Why The Cohn Resignation Doesn’t Matter To Stocks

Late yesterday afternoon, President Trump’s Chief Economic Advisor Gary Cohn announced his resignation.

Index futures gapped down when the session opened. The Dow was down over 400 points at its low.

People on StockTwits and Twitter were saying the world was ending. Even members of my trading room were calling this the beginning of the end.

That this was the crash.

Well, maybe it is. Maybe enough panic will be generated that we keep selling off. Futures have gone red to green and back to red now.

But here’s the thing about the Cohn Resignation….

It doesn’t matter to the markets.

What is going on, in my opinion, is the market overreacting. It’s the big money getting bigger by letting retail burn cash as they continue to overtrade or panic sell.

Why not?

Cohn – Financial Hired Gun?

Cohn is leaving at an interesting moment and I’m a what if guy.

  • What if this was planned far in advance?
  • What if this former banker from Goldman Sachs was brought in for the sole purpose of getting the Wall Street agenda passed?
  • Would a career investor stand to benefit after leaving that post? One that successfully helped corporate tax reform, the broader tax plan and deregulation? Perhaps his $200 million dollar severance from $GS was an up-front payment?
  • Or maybe his involvement with the “Paradise Papers” and its’ investigation is about to be brought to light?

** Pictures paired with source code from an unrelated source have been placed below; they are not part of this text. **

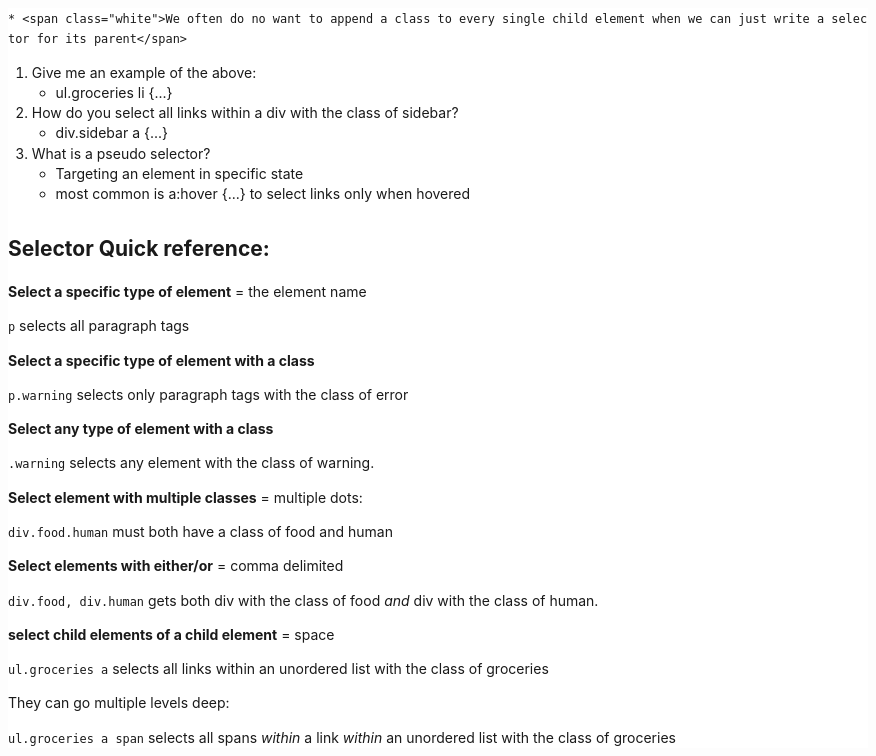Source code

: 	* <span class="white">We often do no want to append a class to every single child element when we can just write a selector for its parent</span>
1. Give me an example of the above:
	* <span class="white">ul.groceries li {...}</span>
1. How do you select all links within a div with the class of sidebar?
	* <span class="white">div.sidebar a {...}</span>
1. What is a pseudo selector?
	* <span class="white">Targeting an element in specific state</span>
	* <span class="white">most common is a:hover {...} to select links only when hovered</span>

## Selector Quick reference:
**Select a specific type of element** = the element name

`p` selects all paragraph tags

**Select a specific type of element with a class**

`p.warning` selects only paragraph tags with the class of error

**Select any type of element with a class**

`.warning` selects any element with the class of warning.

**Select element with multiple classes** = multiple dots:

`div.food.human` must both have a class of food and human

**Select elements with either/or** = comma delimited

`div.food, div.human` gets both div with the class of food *and* div with the class of human.

**select child elements of a child element** = space

`ul.groceries a` selects all links within an unordered list with the class of groceries

They can go multiple levels deep:

`ul.groceries a span` selects all spans *within* a link *within* an unordered list with the class of groceries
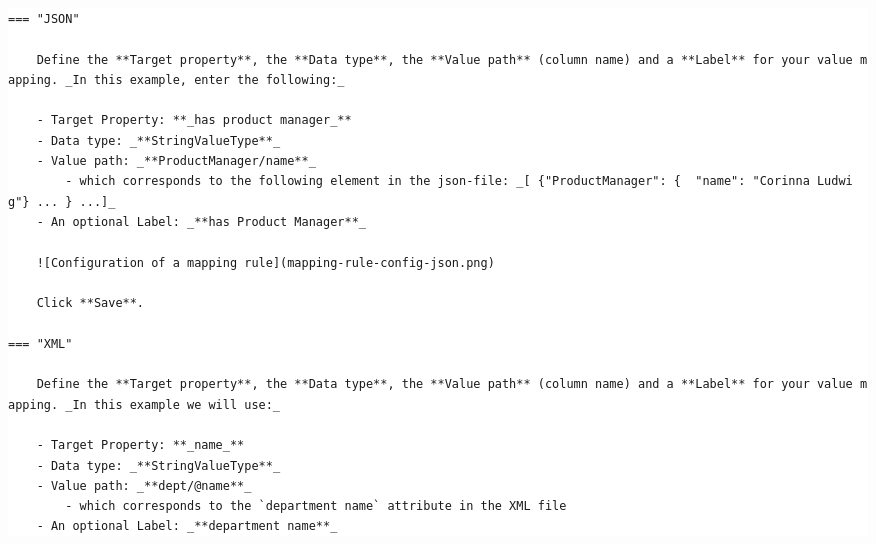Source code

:     === "JSON"

        Define the **Target property**, the **Data type**, the **Value path** (column name) and a **Label** for your value mapping. _In this example, enter the following:_

        - Target Property: **_has product manager_**
        - Data type: _**StringValueType**_
        - Value path: _**ProductManager/name**_
            - which corresponds to the following element in the json-file: _[ {"ProductManager": {  "name": "Corinna Ludwig"} ... } ...]_
        - An optional Label: _**has Product Manager**_

        ![Configuration of a mapping rule](mapping-rule-config-json.png)

        Click **Save**.

    === "XML"

        Define the **Target property**, the **Data type**, the **Value path** (column name) and a **Label** for your value mapping. _In this example we will use:_

        - Target Property: **_name_**
        - Data type: _**StringValueType**_
        - Value path: _**dept/@name**_
            - which corresponds to the `department name` attribute in the XML file
        - An optional Label: _**department name**_
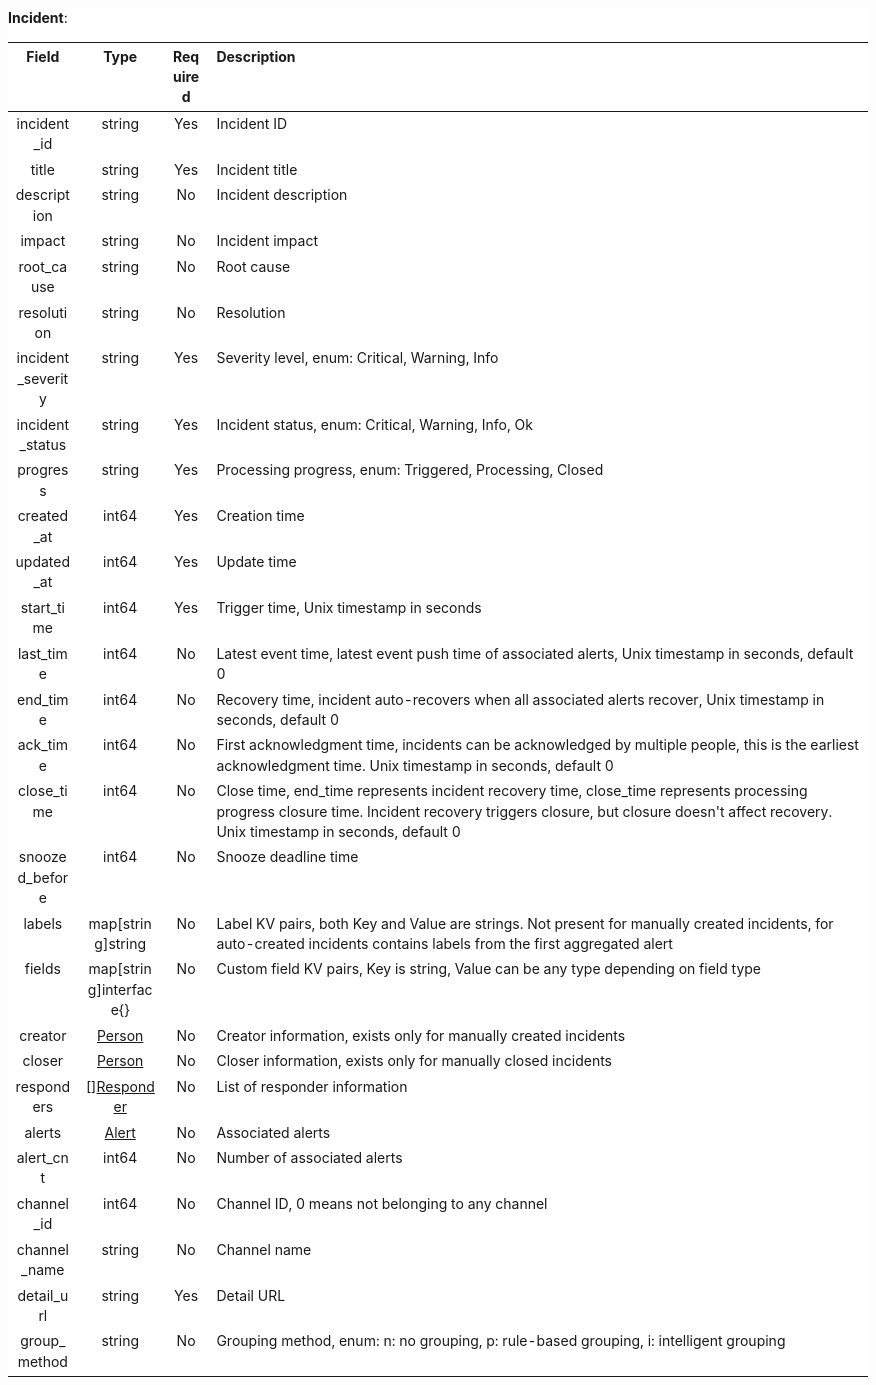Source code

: <span id="Incident"></span>
**Incident**:

| Field | Type | Required | Description |
| :---------------: | :-----------------: | :--: | :----------------- |
| incident_id | string | Yes | Incident ID |
| title | string | Yes | Incident title |
| description | string | No | Incident description |
| impact | string | No | Incident impact |
| root_cause | string | No | Root cause |
| resolution | string | No | Resolution |
| incident_severity | string | Yes | Severity level, enum: Critical, Warning, Info |
| incident_status | string | Yes | Incident status, enum: Critical, Warning, Info, Ok |
| progress | string | Yes | Processing progress, enum: Triggered, Processing, Closed |
| created_at | int64 | Yes | Creation time |
| updated_at | int64 | Yes | Update time |
| start_time | int64 | Yes | Trigger time, Unix timestamp in seconds |
| last_time | int64 | No | Latest event time, latest event push time of associated alerts, Unix timestamp in seconds, default 0 |
| end_time | int64 | No | Recovery time, incident auto-recovers when all associated alerts recover, Unix timestamp in seconds, default 0 |
| ack_time | int64 | No | First acknowledgment time, incidents can be acknowledged by multiple people, this is the earliest acknowledgment time. Unix timestamp in seconds, default 0 |
| close_time | int64 | No | Close time, end_time represents incident recovery time, close_time represents processing progress closure time. Incident recovery triggers closure, but closure doesn't affect recovery. Unix timestamp in seconds, default 0 |
| snoozed_before | int64 | No | Snooze deadline time |
| labels | map[string]string | No | Label KV pairs, both Key and Value are strings. Not present for manually created incidents, for auto-created incidents contains labels from the first aggregated alert |
| fields | map[string]interface{} | No | Custom field KV pairs, Key is string, Value can be any type depending on field type |
| creator | [Person](#Person) | No | Creator information, exists only for manually created incidents |
| closer | [Person](#Person) | No | Closer information, exists only for manually closed incidents |
| responders | [][Responder](#Responder) | No | List of responder information |
| alerts | [Alert](#Alert) | No | Associated alerts |
| alert_cnt | int64 | No | Number of associated alerts |
| channel_id | int64 | No | Channel ID, 0 means not belonging to any channel |
| channel_name | string | No | Channel name |
| detail_url | string | Yes | Detail URL |
| group_method | string | No | Grouping method, enum: n: no grouping, p: rule-based grouping, i: intelligent grouping |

Do I know the answers to any of those questions? Absolutely not. I have no way of knowing. What I do think is this though…it’s extremely possible.

My best guess is that Cohn was never intended to serve a full term. He was brought in to get that legislation through. His sudden aversion to the proposed tariffs has him so up in arms that he’s leaving seems implausible.

His work might just be done and now someone with different administrative goals is being brought in. Why else would Trump have heeded his advice up until now?

The Bottom Line

Markets are still red and further down that when I started writing this. But I don’t think this is the end. Don’t rush to sell anything unless it’s options with short-term expiries. Hedge your long positions with cheap and short-term puts if something is really down on you that you were bullish on before.

The truth of the matter of this….the President’s Chief Economic Advisor and the Director of the National Economic Council doesn’t have much of an impact on the prices of stocks, beyond speculative ones and policy-based ones. He’s already pushed policies through and I’m highly inclined to believe Trump won’t repeal them…so this market redness is all for naught is my opinion.

As always, make your own opinion though…I’m just speculating here. Trade safe.


P.S. – I know that’s not a picture of Gary Cohn as the featured image. This date, in 1876, is when Alexander Graham Bell patented the telephone. I wonder what he’d think of the smartphone you might be reading this on.